LONGEVITY appears to be in the genes for a former member of the Women’s Auxiliary Air Force (WAAF) who celebrated her 100th birthday today (March 26).

Hetty Iseton, who enjoyed a birthday party with her family and friends at Middleton Hall Retirement Village, near Darlington, where she lives, is following in the footsteps of her late mother, who lived to be 100.

She was pictured alongside her mother, Adelaide, when she featured in The Northern Echo for her 100th birthday in January 1982.

The centenarian said: “It was quite unusual to reach 100 in my mother’s era. It must be in the genes, with my 100th birthday.

“I’ve always worked hard and led an active life. I could never sit still – I always had to be doing something.”

Ms Iseton has lived at Middleton Hall for 12 years and used to cycle through its grounds when she was younger to reach the camp where she was based during the Second World War.

She grew up in West Cornforth, near Sedgefield, where her father was manager of the nearby slagworks, and was a hairdresser until war broke out and she was called up, opting to join the WAAF.

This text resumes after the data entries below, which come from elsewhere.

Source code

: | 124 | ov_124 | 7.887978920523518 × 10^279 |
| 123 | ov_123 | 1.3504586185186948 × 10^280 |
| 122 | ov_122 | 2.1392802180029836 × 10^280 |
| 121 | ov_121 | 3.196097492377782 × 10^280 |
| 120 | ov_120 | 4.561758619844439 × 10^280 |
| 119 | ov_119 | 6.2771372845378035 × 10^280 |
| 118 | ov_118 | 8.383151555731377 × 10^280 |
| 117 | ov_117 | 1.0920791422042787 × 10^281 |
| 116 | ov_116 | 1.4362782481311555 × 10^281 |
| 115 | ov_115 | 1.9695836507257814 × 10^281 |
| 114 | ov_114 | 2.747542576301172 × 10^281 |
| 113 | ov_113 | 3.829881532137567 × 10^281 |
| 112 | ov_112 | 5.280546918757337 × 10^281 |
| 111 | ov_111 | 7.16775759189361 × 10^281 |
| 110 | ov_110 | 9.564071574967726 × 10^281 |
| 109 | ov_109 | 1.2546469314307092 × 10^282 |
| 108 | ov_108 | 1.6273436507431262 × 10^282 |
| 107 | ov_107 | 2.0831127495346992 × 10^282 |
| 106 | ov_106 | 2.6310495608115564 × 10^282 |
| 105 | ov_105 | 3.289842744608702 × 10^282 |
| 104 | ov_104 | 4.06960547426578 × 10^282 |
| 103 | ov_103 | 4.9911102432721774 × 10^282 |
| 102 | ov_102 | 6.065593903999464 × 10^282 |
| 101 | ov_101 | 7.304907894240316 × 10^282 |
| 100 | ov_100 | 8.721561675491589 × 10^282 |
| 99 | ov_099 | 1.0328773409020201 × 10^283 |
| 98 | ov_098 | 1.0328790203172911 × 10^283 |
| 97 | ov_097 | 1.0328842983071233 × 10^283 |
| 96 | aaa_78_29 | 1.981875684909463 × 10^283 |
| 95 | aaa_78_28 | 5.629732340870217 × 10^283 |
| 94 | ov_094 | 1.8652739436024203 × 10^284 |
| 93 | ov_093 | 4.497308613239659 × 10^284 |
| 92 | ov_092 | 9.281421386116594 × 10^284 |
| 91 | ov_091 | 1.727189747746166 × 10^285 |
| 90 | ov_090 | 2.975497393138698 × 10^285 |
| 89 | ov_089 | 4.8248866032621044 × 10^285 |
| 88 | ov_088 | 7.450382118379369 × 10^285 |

Ms Iseton, who never married, was based at RAF Goosepool, later known as RAF Middleton St George, now Durham Tees Valley Airport.

It was used as an RAF Bomber Command station and Hetty, who’d been taught to drive by her father, was assigned to drive officers from the Royal Canadian Air Force around in an RAF Jeep.

Recalling her WAAF days, she said: “It was very sad at times. The airmen used to say ‘we’re going on big ops over Germany’ and many of them didn’t come back. But we all had a job to do and we did it.”